A quick Google search reveals some of the following feelings customers have when faced with an auto-grat:
“I’m at a pub yesterday to watch some Olympics and grab some food by myself at the bar. Grab bill, look down: “Automatic Gratuity – 20%”. I had no waiter/server. I was at the bar and wasn’t told about this charge. How is this any different than going to a supermarket, seeing an advertised price of $3 for a loaf of bread, and going to the till to pay and getting it scanned, and it coming up as $3.60? …”–Barry M
“Automatic gratuity is not only insulting to me as a diner. It’s insulting as a contributing member of the American economy. Why do restaurants and other service industries feel that the customer is responsible for paying the employees? Why are restaurant owners exempt from paying their employees a living wage? Why do we, as paying customers, let it happen?”–Jason Kessler
Needless to say, auto-gratuity isn’t always well received. While some customers see the auto-grat as taking away the guesswork, others see it as an infringement on their liberties as guests, or the restaurant industry using customers to pay staff. This auto-grat complexity makes it imperative to communicate with guests. After all, the service could be great but if the customer isn’t anticipating the bill they receive, they could easily end up offended, promoting them to rebuke the tip, simply never come back again, or take to the megaphone that is Yelp.
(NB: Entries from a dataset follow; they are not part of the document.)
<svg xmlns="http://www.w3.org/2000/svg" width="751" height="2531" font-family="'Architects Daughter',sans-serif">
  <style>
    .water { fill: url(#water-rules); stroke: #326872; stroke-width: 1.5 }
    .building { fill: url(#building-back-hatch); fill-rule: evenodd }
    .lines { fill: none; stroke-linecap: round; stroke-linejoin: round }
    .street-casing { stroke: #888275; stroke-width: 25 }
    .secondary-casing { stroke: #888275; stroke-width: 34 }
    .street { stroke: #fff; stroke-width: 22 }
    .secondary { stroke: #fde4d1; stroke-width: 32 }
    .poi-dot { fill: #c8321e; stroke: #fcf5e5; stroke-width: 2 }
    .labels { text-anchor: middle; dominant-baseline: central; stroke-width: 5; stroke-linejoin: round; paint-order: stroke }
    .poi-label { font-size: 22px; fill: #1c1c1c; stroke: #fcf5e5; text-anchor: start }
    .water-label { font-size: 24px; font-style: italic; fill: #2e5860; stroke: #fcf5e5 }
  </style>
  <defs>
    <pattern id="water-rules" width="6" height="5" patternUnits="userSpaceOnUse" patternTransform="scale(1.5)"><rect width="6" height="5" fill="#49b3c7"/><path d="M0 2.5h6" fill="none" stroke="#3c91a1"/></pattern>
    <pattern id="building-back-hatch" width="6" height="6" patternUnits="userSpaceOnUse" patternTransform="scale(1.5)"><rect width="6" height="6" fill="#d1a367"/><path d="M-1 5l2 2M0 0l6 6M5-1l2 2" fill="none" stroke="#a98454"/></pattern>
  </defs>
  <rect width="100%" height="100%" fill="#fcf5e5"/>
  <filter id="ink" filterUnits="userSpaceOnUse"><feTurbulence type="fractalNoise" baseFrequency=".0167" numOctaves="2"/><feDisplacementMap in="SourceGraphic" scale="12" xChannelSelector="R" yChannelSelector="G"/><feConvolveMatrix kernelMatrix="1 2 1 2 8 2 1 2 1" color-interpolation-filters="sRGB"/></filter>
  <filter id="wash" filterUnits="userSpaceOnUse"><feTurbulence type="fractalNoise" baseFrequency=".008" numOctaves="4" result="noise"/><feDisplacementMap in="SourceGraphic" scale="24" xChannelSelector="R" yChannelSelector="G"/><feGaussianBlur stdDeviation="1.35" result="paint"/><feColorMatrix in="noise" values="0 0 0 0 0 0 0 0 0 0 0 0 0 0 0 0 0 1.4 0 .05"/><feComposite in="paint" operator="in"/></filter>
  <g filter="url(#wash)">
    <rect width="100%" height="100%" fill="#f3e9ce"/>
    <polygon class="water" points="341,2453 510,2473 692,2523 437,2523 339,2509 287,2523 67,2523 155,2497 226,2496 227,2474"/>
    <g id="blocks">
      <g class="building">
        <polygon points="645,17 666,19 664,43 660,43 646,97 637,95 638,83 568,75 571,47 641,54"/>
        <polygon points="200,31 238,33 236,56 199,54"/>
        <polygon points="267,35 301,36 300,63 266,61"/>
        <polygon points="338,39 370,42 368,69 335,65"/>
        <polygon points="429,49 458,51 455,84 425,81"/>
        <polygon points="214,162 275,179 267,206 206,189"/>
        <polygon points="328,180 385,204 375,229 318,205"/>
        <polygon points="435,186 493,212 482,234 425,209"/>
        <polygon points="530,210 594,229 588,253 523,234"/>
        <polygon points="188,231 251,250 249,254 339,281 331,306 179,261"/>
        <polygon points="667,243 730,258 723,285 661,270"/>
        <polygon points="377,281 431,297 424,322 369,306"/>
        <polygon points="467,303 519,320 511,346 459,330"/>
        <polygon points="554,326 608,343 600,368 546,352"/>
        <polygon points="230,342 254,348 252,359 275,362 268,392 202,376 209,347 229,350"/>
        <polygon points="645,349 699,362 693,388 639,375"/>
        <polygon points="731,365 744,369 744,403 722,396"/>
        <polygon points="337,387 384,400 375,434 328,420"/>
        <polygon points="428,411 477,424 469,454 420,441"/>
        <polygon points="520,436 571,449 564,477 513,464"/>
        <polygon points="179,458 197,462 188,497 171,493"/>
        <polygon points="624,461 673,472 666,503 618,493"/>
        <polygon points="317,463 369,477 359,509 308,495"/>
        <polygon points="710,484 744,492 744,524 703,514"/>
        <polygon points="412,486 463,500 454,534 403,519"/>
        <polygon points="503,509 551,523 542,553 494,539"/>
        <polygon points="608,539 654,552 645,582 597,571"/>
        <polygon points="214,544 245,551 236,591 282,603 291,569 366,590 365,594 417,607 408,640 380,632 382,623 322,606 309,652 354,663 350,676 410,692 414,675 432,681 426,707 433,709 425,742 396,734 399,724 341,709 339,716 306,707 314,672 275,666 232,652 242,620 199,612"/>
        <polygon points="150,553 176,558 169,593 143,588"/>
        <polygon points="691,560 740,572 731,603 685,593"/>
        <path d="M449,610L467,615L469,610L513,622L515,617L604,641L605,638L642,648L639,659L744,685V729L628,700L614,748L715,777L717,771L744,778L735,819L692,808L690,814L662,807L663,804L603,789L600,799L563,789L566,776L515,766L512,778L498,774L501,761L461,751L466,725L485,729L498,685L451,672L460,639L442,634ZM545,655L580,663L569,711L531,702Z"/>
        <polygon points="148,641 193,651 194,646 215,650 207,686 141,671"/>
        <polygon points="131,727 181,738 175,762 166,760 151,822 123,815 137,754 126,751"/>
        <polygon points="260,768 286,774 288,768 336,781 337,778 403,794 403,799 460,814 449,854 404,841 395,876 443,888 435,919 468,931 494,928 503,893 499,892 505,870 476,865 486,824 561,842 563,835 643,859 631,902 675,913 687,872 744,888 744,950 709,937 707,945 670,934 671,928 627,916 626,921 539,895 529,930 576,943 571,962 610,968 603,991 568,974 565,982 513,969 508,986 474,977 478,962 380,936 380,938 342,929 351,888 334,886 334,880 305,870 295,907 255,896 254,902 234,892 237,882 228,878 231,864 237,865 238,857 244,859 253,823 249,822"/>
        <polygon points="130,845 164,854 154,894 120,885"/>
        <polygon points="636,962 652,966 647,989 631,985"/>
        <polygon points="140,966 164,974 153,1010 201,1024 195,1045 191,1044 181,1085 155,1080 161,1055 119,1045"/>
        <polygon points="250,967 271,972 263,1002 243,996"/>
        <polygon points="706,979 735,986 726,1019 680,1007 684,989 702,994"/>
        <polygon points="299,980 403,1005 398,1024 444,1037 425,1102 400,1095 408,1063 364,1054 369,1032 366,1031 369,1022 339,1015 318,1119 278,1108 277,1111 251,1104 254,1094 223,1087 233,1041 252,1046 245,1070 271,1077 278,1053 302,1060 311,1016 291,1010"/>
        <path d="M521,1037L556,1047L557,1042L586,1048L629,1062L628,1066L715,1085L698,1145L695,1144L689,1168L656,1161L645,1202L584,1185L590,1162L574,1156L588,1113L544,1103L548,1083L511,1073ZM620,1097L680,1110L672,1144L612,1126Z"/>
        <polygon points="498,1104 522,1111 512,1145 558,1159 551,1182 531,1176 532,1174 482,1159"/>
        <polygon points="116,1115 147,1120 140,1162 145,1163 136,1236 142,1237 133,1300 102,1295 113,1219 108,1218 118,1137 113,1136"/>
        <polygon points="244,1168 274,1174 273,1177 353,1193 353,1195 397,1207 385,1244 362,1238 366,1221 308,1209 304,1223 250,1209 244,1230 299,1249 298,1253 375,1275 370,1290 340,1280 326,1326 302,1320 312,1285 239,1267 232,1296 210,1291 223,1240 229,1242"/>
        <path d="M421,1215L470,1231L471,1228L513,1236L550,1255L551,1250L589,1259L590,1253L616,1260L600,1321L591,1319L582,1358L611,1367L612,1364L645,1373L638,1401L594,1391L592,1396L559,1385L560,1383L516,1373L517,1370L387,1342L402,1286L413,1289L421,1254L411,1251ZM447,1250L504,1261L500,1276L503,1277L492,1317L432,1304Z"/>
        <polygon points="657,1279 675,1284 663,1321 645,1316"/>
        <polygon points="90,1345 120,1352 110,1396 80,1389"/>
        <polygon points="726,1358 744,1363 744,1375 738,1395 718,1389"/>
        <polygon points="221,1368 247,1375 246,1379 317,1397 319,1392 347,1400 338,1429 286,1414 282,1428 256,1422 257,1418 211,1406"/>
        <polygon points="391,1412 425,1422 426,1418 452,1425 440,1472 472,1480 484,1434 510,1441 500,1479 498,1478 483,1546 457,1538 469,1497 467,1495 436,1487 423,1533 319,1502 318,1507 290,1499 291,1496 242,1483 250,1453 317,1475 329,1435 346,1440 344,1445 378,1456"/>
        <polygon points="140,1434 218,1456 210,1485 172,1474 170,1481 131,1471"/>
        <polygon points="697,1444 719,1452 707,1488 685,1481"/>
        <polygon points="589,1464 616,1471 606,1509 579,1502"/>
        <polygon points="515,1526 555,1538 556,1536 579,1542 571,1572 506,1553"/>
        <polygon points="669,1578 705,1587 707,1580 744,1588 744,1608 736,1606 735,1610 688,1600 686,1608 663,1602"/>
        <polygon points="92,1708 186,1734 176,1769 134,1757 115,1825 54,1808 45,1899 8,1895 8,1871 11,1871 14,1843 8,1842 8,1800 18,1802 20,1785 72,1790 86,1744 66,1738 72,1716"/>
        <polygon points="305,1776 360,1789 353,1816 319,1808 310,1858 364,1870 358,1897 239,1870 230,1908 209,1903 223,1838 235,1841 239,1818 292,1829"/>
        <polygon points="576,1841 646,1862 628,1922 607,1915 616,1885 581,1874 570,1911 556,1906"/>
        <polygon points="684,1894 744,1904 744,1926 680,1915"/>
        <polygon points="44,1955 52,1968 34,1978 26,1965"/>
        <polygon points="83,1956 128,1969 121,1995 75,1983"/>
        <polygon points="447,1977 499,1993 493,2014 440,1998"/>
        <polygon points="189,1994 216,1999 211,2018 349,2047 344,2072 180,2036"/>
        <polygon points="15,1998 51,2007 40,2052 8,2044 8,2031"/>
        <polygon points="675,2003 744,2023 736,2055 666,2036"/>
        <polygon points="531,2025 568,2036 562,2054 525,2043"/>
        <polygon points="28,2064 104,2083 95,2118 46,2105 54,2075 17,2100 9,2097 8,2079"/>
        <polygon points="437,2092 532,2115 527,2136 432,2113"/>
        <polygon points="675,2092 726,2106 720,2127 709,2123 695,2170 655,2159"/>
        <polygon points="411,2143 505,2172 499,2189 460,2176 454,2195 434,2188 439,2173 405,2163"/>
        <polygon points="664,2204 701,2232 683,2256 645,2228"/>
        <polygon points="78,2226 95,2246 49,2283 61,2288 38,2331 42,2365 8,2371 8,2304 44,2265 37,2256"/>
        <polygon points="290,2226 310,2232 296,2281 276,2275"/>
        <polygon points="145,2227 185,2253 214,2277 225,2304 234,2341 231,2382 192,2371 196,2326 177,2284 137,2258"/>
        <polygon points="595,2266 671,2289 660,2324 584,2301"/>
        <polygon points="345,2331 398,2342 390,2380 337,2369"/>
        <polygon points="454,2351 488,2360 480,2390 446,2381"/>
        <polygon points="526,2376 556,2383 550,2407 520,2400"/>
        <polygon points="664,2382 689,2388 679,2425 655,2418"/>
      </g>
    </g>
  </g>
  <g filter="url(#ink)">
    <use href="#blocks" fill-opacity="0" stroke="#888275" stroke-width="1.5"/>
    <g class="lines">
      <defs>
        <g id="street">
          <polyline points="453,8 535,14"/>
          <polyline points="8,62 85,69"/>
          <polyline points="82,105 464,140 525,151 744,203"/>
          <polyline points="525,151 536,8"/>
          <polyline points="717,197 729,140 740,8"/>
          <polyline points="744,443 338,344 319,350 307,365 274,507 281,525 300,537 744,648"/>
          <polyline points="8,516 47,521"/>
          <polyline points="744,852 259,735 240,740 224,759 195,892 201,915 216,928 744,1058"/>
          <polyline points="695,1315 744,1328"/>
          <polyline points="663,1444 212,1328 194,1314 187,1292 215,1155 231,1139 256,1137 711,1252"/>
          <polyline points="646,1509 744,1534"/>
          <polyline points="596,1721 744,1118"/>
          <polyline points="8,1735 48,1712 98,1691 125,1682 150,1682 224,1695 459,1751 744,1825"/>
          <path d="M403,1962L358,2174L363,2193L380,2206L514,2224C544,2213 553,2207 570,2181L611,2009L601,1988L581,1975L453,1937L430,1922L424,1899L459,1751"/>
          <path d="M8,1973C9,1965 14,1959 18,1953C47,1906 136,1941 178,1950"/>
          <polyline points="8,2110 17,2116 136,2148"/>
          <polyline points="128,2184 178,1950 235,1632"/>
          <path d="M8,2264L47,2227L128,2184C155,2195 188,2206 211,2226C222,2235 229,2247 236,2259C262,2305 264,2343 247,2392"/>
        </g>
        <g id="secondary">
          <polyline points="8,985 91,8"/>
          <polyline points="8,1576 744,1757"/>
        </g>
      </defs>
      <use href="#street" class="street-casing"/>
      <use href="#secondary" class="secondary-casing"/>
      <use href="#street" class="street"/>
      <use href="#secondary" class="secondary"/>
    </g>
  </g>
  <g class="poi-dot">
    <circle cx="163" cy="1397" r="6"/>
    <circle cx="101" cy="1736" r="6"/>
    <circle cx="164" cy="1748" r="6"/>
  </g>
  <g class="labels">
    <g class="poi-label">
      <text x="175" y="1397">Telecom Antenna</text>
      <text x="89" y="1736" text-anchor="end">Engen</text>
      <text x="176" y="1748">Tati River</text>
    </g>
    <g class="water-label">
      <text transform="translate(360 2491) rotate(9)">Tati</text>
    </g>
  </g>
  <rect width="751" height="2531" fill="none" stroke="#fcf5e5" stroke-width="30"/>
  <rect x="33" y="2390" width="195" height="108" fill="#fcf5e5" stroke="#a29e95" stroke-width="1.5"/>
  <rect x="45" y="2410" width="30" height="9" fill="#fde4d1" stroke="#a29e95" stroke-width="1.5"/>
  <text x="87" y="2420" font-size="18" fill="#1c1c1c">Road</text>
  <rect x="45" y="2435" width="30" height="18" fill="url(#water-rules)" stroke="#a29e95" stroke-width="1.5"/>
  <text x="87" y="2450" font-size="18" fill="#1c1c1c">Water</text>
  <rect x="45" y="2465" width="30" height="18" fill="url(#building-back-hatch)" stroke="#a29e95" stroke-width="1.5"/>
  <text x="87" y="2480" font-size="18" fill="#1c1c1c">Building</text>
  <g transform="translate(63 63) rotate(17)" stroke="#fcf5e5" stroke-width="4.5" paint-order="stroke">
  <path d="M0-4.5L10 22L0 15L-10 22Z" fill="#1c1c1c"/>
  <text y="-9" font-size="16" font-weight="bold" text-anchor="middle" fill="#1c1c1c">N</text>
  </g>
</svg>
Things to Consider When Establishing an Auto-Gratuity Policy
With these two hot buttons in mind, here are a few discussion points and consideration for your internal auto-grat policies:
- Inform the customer that an auto-gratuity will be in place: One best practice is to inform your customer at the beginning of the meal that an auto-gratuity will be applied “as per restaurant policy”. Another common practice is to highlight or circle the charge on the receipt so the customer doesn’t inadvertently double tip.
- Consider a “suggested tip”: Instead of implementing an auto-grat, some restaurants are choosing to simply include a line item that reads “suggested tip.” This way, you’re giving the customer guidance rather than forcing their hand. This also enables the server to take the tip home with them that night, rather than waiting until payday. As Laura Hamel-Jones, a senior payroll consultant at Paychex in Fort Myers, says, “For large parties, some restaurants will switch to the suggested tip. When they have large affairs, like catering for a wedding or something of that nature, they automatically add gratuity to the check because they have to make sure they cover their staff.”
- Use auto-grat in selective scenarios: Often, customers expect auto-grats for large parties or catered events. They understand the auto-grat makes it easier for everyone to ensure staff are adequately tipped on complicated bills. But when it comes to smaller bills, that’s where the unrest may lie. To align with this, many restaurants choose to auto-grat on parties of six or more. Some even are providing the option of auto-grating 15%, 18%, or 20%, leaving the exact percentage up to the customer.
- Have an open discussion with your service staff: At the end of the day, it’s your service staff’s income on the line. They should have an understanding of the pros and cons of the auto-grat – how some customers might react and how their income is affected. Some restaurants allow their servers to make the call on whether or not they will invoke the auto-grat. Say they’ve given exceptional service to a table. They might feel that they will benefit financially if they did not include the auto-grat. Thus, they have the option to forgo auto-grating the table.
Whether you like it or not, the auto-grat conversation is not going anywhere, and neither are opinions on the subject. For the benefit of your restaurant, carefully consider what is best for you, your staff, and your guests, and put a clear policy in place.